The most important parts are IProtocol/ITransport/IConsumer/IProducer. In order to do anything with these, of course, you need something somewhat like IReactorTCP/IReactorTime, but I would like to have those specified separately in the PEP, because the main interesting thing is just getting event-driven protocol logic based on a common API. The IReactorTCP analogue would just be a stub to get started, not a complete specification of every connection mode you might want. At the very least, there's SSL. Plus, even in TCP, there's a lot of complexity there which you need to modify if you want to have different connection/listening options (just look at the mess on the IPv6 ticket if you think this stuff is simple).
Convenience APIs like coroutine scheduling are definitely out of scope.
The idea here, as Glyph told me at Pycon, I believe, is that people can just write code that works on most backends. When they figure out the stdlib thing suck^H^H^H^Hdoesn't satisfy their requirements, we can just say "hey, it's okay, you can just replace the reactor reactor you have now with the twisted one and you will get all sorts of wonderful magic to play with".

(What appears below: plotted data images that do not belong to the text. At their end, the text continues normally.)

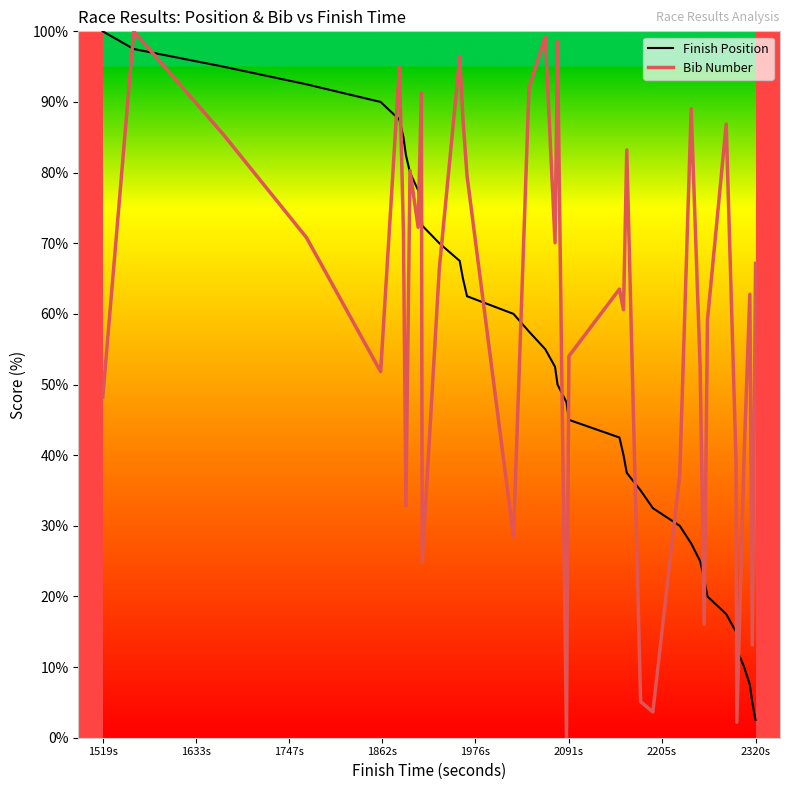

Which series has the largest total across all categories?

Bib Number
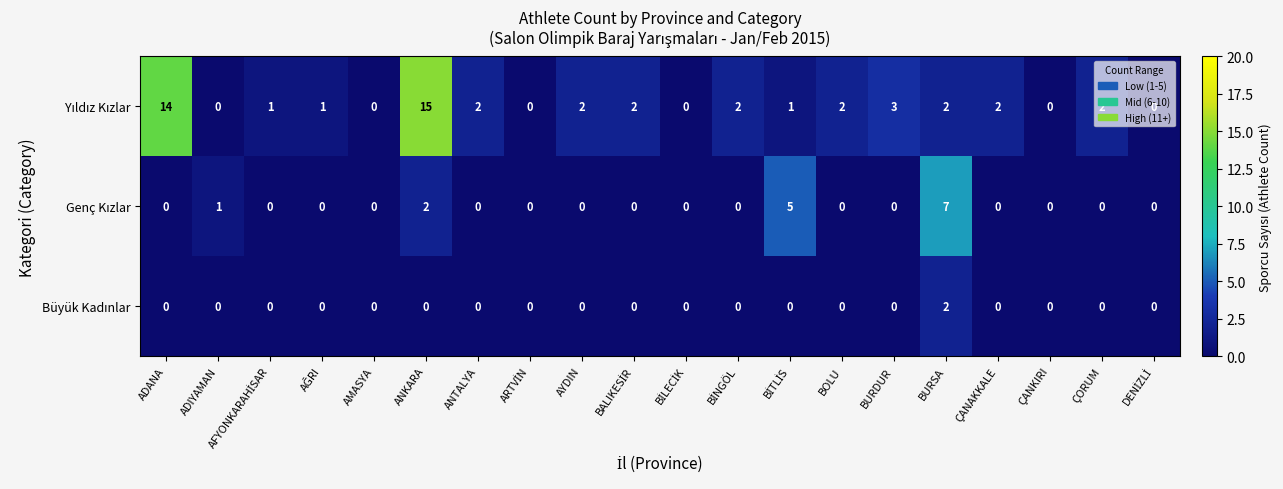

At how many categories does at least one series exceed 4?

4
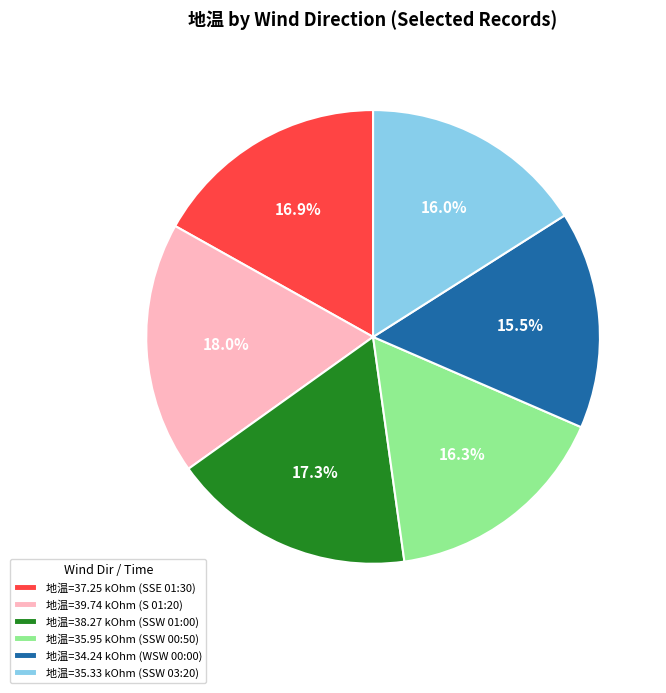

Which slice is the largest?

地温=39.74 kOhm (S 01:20)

In addition, it would be a way for the stdlib to gradually start evolving towards protocol implementations which parse chunks that are fed to them rather than calling recv() and expecting to block.
Am I completely wrong here already or does that sound like a sane problem definition?
Close enough :).
Either way I'm planning to put the PEP draft up on github (actually, I already have). Whether you like github or not, I think this feature: https://github.com/blog/844-forking-with-the-edit-button is just too amazing for writing a PEP as a community process to let pass.
Cool, glad to see the project is online somewhere, finally :).